• Excerpt provided
The present study aimed to address these limitations by using more ecologically valid methodology and a large all-female sample to determine whether the alexithymia hypothesis applies to autistic females. It aimed to investigate whether higher alexithymia levels, and not ASC severity, is associated with poorer FER ability in autistic females, and which sub-categories of alexithymia, if any at all, are specifically associated with FER. Female adults with ASC self-reported their level of alexithymia and ASC severity. They also completed the Geneva Emotion Recognition Test–Short (GERT-S; Schlegel & Scherer, 2016): an FER test that consists of video clips of actors multimodally portraying a range of complex emotions in full colour that measures both accuracy and RT. The hypotheses were (1) there will be a negative correlation between alexithymia and FER ability: autistic females who report higher levels of alexithymia (TAS-20 score) will have poorer FER ability (lower percentage of correct responses in the GERT-S and slower average RT) than those with lower alexithymia levels and (2) there will be no association between ASC severity (Autism Spectrum Quotient total score; Baron-Cohen et al., 2001) and FER ability.

Point correspondence tracking data:
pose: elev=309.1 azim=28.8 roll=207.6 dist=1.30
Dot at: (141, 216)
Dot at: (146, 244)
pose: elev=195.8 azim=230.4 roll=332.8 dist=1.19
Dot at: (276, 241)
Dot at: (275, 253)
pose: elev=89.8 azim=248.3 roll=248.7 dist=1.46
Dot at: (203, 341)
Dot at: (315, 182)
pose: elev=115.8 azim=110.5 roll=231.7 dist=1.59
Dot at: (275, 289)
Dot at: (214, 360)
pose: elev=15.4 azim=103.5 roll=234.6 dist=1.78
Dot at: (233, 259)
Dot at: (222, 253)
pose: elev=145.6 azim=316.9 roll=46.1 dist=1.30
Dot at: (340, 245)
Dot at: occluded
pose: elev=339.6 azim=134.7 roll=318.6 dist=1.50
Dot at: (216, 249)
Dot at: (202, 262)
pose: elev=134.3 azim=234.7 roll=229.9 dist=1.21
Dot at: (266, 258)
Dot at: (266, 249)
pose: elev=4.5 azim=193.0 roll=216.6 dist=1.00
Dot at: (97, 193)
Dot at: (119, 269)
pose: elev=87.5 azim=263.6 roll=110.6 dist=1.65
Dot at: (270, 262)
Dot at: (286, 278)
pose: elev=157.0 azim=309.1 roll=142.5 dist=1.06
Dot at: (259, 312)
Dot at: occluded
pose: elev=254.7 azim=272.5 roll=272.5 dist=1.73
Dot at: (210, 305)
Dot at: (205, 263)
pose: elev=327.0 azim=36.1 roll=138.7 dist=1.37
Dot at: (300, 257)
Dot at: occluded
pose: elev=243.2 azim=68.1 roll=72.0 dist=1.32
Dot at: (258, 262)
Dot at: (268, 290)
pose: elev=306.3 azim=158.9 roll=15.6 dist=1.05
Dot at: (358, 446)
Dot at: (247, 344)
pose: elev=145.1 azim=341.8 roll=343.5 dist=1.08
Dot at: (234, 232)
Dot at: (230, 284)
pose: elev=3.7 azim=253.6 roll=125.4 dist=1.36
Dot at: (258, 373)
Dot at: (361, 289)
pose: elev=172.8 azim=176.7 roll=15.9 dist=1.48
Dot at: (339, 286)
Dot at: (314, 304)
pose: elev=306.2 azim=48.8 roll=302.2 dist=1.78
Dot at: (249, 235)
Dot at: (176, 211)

• What you should do
Copy out the whole passage above on alexithymia and emotion recognition in autistic females, word for word.

• Answer below
The present study aimed to address these limitations by using more ecologically valid methodology and a large all-female sample to determine whether the alexithymia hypothesis applies to autistic females. It aimed to investigate whether higher alexithymia levels, and not ASC severity, is associated with poorer FER ability in autistic females, and which sub-categories of alexithymia, if any at all, are specifically associated with FER. Female adults with ASC self-reported their level of alexithymia and ASC severity. They also completed the Geneva Emotion Recognition Test–Short (GERT-S; Schlegel & Scherer, 2016): an FER test that consists of video clips of actors multimodally portraying a range of complex emotions in full colour that measures both accuracy and RT. The hypotheses were (1) there will be a negative correlation between alexithymia and FER ability: autistic females who report higher levels of alexithymia (TAS-20 score) will have poorer FER ability (lower percentage of correct responses in the GERT-S and slower average RT) than those with lower alexithymia levels and (2) there will be no association between ASC severity (Autism Spectrum Quotient total score; Baron-Cohen et al., 2001) and FER ability.